# Gaggia First time buyer



## Grimchuck (May 29, 2018)

Hello all,

Thank you for the wonderful forum.

So, long story short, I'm a beer brewer and like to play with stuff. I'm 40 years old and I started drinking coffee a year ago... I went for a weekend in Napoli and try an espresso for the first time. the first thing that came to my mind was WOW!

After reading a lot on this forum the Classic Gaggia seems pretty interesting in my budget range. I'm now facing a Dilemma. Saw 2 machines used that looks interesting:

1) Gaggia classic 2015 (like new) with nothing more than what was included in the box for 100 euros

2)Classic Gaggia 2008 (overhauled in 2017, not sure what that means) with some kind of station. It has a Gaggia MDF grinder (200 and few more bits...That one is for 200 euros. I included a picture of that one.

So my question is, which one should I choose, number 1 or 2? or should I wait for another one and why?

Thank you so much


----------



## cloughy (Apr 11, 2018)

I would go with the older one given the choice but if it was me I'd try and pick one up in the for sale section on here that way you'd know it had been well looked after


----------



## cloughy (Apr 11, 2018)

https://r.tapatalk.com/shareLink?url=https%3A%2F%2Fcoffeeforums%2Eco%2Euk%2Fshowthread%2Ephp%3Ft%3D28390&share_tid=28390&share_fid=6813&share_type=t

Whats the difference between Gaggia Classic 2015 and the models before it?


----------



## les24preludes (Dec 30, 2017)

The Classic you want will have a thin chrome pipe going down to the drip tray on the left, also the middle black rocker switch is larger, not the same size. That's the older type. They were made mostly in Italy but some (like mine) were made in Romania from parts left over when production moved. Easy to identify as above. You'll want a better grinder like a Mazzer Super Jolly - something with 64mm burrs. Used Super Jollies are usually very good value, like under €200.


----------



## L&R (Mar 8, 2018)

Internals from the latest 2014 and the chassis from up to 2009.

Buy a stainless steel *made in Italy (2003-2009)*.


----------



## les24preludes (Dec 30, 2017)

L&R said:


> Internals from the latest 2014 and the chassis from up to 2009.
> 
> Buy a stainless steel *made in Italy (2003-2009)*.

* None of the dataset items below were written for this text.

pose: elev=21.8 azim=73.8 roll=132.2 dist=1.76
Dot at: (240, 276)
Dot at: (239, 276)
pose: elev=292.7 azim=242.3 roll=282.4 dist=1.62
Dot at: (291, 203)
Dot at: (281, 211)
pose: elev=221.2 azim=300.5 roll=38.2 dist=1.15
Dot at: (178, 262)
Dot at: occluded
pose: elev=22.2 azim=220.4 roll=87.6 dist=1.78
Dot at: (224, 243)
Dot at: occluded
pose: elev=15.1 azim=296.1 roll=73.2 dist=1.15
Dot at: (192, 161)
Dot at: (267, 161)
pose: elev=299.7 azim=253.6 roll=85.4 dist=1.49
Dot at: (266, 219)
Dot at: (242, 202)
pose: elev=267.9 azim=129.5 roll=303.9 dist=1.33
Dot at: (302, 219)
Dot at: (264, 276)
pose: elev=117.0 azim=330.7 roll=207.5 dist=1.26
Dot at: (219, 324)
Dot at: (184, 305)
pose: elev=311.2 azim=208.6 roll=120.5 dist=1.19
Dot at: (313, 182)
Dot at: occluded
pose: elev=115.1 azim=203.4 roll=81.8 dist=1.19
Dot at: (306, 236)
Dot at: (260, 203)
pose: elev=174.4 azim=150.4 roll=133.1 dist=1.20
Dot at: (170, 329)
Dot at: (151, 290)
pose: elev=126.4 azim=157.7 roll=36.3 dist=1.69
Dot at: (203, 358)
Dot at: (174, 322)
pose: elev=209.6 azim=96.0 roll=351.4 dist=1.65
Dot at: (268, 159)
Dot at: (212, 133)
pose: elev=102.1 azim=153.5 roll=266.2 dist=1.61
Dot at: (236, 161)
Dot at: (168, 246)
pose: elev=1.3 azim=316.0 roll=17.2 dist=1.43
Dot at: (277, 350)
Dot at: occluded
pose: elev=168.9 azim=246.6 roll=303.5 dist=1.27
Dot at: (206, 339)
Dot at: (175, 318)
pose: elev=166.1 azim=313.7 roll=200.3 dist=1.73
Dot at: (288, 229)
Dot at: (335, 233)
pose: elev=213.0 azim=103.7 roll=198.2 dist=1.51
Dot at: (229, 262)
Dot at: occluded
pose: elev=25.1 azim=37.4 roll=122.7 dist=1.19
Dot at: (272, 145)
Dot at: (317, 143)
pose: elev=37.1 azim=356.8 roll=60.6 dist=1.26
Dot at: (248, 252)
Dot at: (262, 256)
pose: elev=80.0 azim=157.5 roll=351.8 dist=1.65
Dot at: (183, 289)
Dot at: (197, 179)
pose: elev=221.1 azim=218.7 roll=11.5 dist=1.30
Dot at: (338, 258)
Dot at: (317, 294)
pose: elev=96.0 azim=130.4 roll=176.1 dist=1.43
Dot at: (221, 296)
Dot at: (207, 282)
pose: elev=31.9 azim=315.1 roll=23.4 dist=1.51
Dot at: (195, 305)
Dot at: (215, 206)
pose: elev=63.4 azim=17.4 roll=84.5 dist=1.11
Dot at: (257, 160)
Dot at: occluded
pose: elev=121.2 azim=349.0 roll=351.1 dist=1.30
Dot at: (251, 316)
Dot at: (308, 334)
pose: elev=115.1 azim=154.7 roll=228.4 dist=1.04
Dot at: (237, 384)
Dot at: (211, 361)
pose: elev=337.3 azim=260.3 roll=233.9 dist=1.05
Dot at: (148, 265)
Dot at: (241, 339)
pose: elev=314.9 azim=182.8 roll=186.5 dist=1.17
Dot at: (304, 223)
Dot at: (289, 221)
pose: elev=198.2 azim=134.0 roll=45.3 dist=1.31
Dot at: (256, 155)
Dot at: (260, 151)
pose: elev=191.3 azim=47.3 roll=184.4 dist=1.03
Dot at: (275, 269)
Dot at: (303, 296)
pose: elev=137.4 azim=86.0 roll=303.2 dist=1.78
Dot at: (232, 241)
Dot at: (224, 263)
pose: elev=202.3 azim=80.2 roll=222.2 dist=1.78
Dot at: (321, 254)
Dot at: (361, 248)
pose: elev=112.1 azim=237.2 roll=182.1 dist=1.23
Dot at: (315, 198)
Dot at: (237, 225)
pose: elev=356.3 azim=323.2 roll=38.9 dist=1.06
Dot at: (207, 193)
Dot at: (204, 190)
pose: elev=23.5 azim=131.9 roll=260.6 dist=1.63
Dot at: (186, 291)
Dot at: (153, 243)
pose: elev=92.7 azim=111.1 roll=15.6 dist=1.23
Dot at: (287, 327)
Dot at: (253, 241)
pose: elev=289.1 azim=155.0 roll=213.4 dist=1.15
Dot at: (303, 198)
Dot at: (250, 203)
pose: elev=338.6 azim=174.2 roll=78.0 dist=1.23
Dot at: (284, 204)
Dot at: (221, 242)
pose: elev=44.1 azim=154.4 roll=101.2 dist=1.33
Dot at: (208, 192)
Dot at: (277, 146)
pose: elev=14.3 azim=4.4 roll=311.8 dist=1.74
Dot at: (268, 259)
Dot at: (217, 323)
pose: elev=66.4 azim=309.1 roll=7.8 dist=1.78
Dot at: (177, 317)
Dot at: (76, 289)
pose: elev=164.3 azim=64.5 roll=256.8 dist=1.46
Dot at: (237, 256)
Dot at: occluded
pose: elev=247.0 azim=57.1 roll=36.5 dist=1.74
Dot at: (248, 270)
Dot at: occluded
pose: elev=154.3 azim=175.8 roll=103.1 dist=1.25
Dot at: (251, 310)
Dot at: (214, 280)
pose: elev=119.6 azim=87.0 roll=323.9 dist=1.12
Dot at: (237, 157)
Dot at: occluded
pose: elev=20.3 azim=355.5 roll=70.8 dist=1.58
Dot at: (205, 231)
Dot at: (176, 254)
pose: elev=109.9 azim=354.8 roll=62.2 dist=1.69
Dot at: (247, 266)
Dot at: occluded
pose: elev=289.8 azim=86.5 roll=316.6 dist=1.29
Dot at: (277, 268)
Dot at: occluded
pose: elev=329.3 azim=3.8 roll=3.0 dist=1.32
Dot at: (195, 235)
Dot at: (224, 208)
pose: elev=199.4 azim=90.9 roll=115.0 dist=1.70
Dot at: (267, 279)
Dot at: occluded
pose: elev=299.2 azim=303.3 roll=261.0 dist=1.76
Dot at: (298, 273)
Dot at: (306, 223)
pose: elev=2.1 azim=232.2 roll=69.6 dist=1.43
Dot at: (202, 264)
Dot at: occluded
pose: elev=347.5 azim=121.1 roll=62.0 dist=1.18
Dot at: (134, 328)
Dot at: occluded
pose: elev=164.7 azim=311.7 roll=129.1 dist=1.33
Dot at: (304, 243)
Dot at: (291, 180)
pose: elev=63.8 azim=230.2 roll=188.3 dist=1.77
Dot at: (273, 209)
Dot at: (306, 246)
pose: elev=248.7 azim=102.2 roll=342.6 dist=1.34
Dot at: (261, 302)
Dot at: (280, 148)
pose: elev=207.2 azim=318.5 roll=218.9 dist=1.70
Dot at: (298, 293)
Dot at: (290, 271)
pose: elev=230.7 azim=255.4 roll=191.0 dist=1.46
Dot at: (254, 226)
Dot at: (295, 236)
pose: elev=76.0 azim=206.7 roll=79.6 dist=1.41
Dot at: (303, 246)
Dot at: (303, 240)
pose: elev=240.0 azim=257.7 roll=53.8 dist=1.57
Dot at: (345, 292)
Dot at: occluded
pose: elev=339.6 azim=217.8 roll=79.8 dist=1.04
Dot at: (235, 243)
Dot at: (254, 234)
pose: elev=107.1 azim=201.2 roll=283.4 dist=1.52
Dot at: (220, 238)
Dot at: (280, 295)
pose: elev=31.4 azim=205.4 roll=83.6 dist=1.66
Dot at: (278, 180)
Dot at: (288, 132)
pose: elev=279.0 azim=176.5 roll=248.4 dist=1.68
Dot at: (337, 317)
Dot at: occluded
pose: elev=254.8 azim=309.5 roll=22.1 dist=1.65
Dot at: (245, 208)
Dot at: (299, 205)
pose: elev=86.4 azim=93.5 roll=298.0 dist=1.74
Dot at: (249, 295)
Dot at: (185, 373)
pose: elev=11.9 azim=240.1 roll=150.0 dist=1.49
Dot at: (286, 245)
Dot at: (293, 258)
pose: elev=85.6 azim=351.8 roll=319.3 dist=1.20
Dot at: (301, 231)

Are you talking about my Romanian made Classic here? It has the old boiler, not the new 2015 boiler + internals which are different. I had an older Italian one as well, but kept the Romanian one with updated drip tray (fits better), water reservoir etc. Works very well, apart from steaming wand drips. Will have to research this and try and fix it. Any comments on the Romanian made old-style Classics?


----------



## jimbojohn55 (Jan 15, 2016)

Having owned both - they both do the business - the 2015 has a larger SS boiler and steams better - but is less repairable to my mind - the older model on the other hand could role on forever as everything is replaceable - even the boiler is just £35 should it need one - a great machine that will sell for what you buy it for should you upgrade and look after it .


----------



## L&R (Mar 8, 2018)

les24preludes said:


> Are you talking about my Romanian made Classic here? It has the old boiler, not the new 2015 boiler + internals which are different. I had an older Italian one as well, but kept the Romanian one with updated drip tray (fits better), water reservoir etc. Works very well, apart from steaming wand drips. Will have to research this and try and fix it. Any comments on the Romanian made old-style Classics?


Yep, I was talking about these with alu boiler made in Romania.

I may be wrong be this model finishes in 2014.

Latest Classics are something totally different except the body.

BR


----------



## Grimchuck (May 29, 2018)

Thanks guys. So after reading i feel like waiting to find one made between 2003 and 2009 and keep an eye open on the jolly grinder.


----------



## coffee3253 (Jun 12, 2016)

get one! worth it


----------



## Grimchuck (May 29, 2018)

Little update since you helped me in that choice. I ended up finding a very dirty gaggia Classic 2008 for super cheap. I thought that in the worst case it would give a good base to practice rebuilding one. I completly took it appart. It was not looking good... I cleaned everything throughly, replaced all seals, got a brass shower head, IMS shower screen and VST 18g ridgeless basket. I also found an old Cimbali Junior grinder for less than 2 pints so I went for it. Again, it look pretty bad. Took it appart, cleaned everything and changed the burr. It took me a while but now I'm really happy with the espresso I pour. Finally found that taste that made me love coffee during a trip in Italy. Here is few pictures fir the interested ones.


----------



## Grimchuck (May 29, 2018)

Hum... i don't know how to upload all my pictures...


----------